Specifically, the summary notes that reports recently issued by various medical education groups and federal government agencies project that the current supply of new physicians entering practice each year "is not adequate to avoid a significant shortage in the years ahead." Moreover, these and other reports indicate that the specialty mix of physicians entering practice "is not in keeping with the needs of the population."

"Due to a number of driving forces, physicians currently being trained and those (who) are entering the workforce are increasingly choosing to pursue subspecialties rather than the core specialties of general internal medicine, family practice, general pediatrics and general surgery," says the conference summary.

In addition, several government agencies and advisory bodies have called for modifications in residency training to ensure that residents are being trained to provide safe, high-quality, evidence-based care in today's changing health care system, according to the summary, which also notes that four major specialties -- family medicine, general internal medicine, general pediatrics and general surgery -- long have had initiatives that aim to redesign residency training in their respective specialties to better prepare their residents for practice.

Overall, GME is a "public good," the summary concludes, and, as such, must be accountable to the needs of the public. Moreover, there is a need to ensure an adequate number of physicians are trained, as well as a need for an external review of the governance and financing of the current GME system.
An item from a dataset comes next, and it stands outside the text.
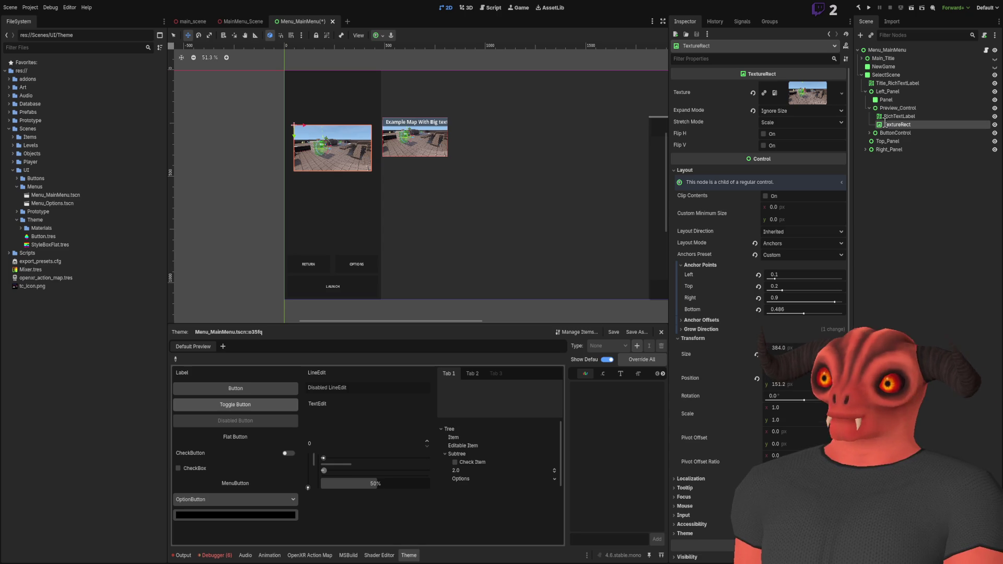
# Step: Rename the TextureRect node under Preview_Control to Preview_TextureRect, correcting a mistyped first attempt
pyautogui.doubleClick(884, 124)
The summary offers the following recommendations:
  • ensure that the physician workforce is of sufficient size and specialty mix;
  • provide trainees with needed skill sets through the use of innovative training approaches and sites;
  • undertake an independent external review of the governance and financing of GME;
  • allow GME to be redesigned through accreditation policy; and
  • gauge the implications to GME funding of ensuring adequate numbers and distribution of physicians.
In their letter, the Academy and the other organizations said they were pleased to see a number of items in the recommendations for which they have advocated, including a call for more GME positions targeted at primary care and less burdensome residency accreditation policies; more financial support for GME from all entities that benefit from it; and a focus on leveraging GME funding to provide training in the most needed specialties -- namely, primary care and general surgery.

AAFP Vice President for Education Perry Pugno, M.D., M.P.H., told AAFP News Now that changes in GME funding are especially important because the funding greatly influences decisions by teaching hospital leaders.

If medical educators "are to be held accountable for the outcomes of that funding, perhaps the decisions by those leaders will better reflect addressing the needs of the nation," he said.